IST is daarentegen een automatische tachycardie . Het begint en stopt dus niet abrupt, maar eerder versnelt het geleidelijk en vertraagt ​​het geleidelijk. Ook is de hartslag bij de meeste mensen met IST vaak nooit helemaal "normaal". In plaats daarvan blijft de hartslag bijna altijd enigszins verhoogd, zelfs als deze geen symptomen vertoont.

Behandeling

Als episodes van tachycardie ongewoon zijn, en vooral als de episoden gemakkelijk kunnen worden gestopt door de vagale tonus te verhogen, hebben mensen met sinustra-achtige teruglopende tachycardie mogelijk helemaal geen medische therapie nodig - behalve dat ze leren herkennen dat de aritmie optreedt, en hoe om het te stoppen.

Als intensievere behandeling vereist is - hetzij vanwege frequente episodes of moeilijkheden bij het beëindigen van episodes - is medicamenteuze behandeling vaak effectief. Het nemen van een bètablokker of calciumantagonisten zal vaak de frequentie van afleveringen aanzienlijk verminderen en / of ze gemakkelijker stopzetten.

Als de sinusknoop in het rond gaat met tachycardie is bijzonder lastig en niet reageert op minder invasieve therapie, is ablatie therapie vaak effectief in het wegwerken van de aritmie helemaal.

Het is echter moeilijk om de extra elektrische route in de sinusknoop weg te nemen zonder ook de rest van de sinusknoop te beschadigen.
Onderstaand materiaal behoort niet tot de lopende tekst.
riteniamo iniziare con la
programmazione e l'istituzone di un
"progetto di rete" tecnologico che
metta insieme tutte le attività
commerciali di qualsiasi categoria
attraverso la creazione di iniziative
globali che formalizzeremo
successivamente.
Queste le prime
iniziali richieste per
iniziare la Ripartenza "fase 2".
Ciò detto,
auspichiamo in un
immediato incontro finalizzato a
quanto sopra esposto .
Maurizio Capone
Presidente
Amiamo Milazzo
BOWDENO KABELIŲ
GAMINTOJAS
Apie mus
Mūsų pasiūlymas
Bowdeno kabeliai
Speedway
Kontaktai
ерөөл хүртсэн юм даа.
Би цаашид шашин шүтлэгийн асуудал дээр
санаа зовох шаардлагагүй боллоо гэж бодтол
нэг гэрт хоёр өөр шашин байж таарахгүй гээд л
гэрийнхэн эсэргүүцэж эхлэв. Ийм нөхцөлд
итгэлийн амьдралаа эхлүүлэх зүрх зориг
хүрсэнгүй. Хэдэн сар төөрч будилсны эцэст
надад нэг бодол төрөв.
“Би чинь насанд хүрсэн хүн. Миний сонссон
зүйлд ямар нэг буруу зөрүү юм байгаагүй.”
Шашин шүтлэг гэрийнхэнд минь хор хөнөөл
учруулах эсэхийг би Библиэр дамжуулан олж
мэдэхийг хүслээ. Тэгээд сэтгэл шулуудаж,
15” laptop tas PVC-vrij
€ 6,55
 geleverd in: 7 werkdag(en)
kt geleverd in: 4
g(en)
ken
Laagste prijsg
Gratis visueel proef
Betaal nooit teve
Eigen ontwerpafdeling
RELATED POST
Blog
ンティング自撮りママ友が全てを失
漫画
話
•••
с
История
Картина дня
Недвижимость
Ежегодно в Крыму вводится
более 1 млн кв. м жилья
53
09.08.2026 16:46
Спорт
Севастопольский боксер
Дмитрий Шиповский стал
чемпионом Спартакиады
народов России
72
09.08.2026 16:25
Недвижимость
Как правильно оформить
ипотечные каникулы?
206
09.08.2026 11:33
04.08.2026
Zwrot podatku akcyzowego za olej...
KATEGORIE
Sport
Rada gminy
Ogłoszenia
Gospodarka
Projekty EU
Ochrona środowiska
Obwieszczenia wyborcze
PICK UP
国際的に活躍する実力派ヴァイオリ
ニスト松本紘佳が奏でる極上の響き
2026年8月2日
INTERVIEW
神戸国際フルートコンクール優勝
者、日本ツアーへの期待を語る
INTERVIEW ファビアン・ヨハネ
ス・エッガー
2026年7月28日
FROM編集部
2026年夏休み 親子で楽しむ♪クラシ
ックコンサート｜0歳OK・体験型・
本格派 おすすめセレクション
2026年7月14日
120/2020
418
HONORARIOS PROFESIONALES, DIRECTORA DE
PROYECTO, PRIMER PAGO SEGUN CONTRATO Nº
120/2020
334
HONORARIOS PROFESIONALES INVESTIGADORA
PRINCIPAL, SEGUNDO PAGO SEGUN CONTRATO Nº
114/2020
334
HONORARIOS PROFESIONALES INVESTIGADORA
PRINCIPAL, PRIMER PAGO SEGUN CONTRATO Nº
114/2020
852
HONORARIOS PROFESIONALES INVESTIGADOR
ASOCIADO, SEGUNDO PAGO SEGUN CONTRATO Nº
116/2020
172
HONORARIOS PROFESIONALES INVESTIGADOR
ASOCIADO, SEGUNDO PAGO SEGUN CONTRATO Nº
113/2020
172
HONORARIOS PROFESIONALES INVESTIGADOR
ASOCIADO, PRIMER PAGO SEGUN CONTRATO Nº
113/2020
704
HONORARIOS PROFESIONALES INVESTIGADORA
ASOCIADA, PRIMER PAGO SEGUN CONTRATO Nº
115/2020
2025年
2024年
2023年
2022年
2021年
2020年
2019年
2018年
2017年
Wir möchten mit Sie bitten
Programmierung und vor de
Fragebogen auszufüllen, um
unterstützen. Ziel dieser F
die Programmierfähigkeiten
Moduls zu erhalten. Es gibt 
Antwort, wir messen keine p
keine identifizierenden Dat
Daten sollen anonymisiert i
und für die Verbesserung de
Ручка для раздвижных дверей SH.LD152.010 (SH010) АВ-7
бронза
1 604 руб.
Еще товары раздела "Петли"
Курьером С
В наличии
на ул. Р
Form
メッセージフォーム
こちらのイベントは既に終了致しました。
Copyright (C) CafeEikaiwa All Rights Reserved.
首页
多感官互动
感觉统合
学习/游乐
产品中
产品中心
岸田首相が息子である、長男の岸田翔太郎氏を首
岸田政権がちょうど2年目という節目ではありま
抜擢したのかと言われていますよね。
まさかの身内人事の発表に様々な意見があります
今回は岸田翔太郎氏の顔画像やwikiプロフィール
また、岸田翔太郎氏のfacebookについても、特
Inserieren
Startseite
Dus de ablatieprocedure heeft een vrij hoog risico op het produceren van significante sinus-bradycardie , tot het punt dat een permanente pacemaker nodig kan zijn.

Aldus moeten pogingen om niet-invasieve therapie te vinden altijd worden genomen voordat ablatietherapie wordt overwogen voor sinusknoopvormige terugkerende tachycardie.

> Bronnen:

> Fogoros RN, Mandrola JM. Supraventriculaire tachyaritmieën. In: Fogoros 'Electrophysiolgic Testing, 6th, John Wiley & Sons, Oxford, 2017.

> Pagina RL, Joglar JA, Caldwell MA, et al. 2015 ACC / AHA / HRS-richtlijn voor het beheer van volwassen patiënten met supraventriculaire tachycardie: een rapport van de American College of Cardiology / American Heart Association Task Force on Clinical Practice Guidelines and the Heart Rhythm Society. Heart Rhythm 2016; 13: E136.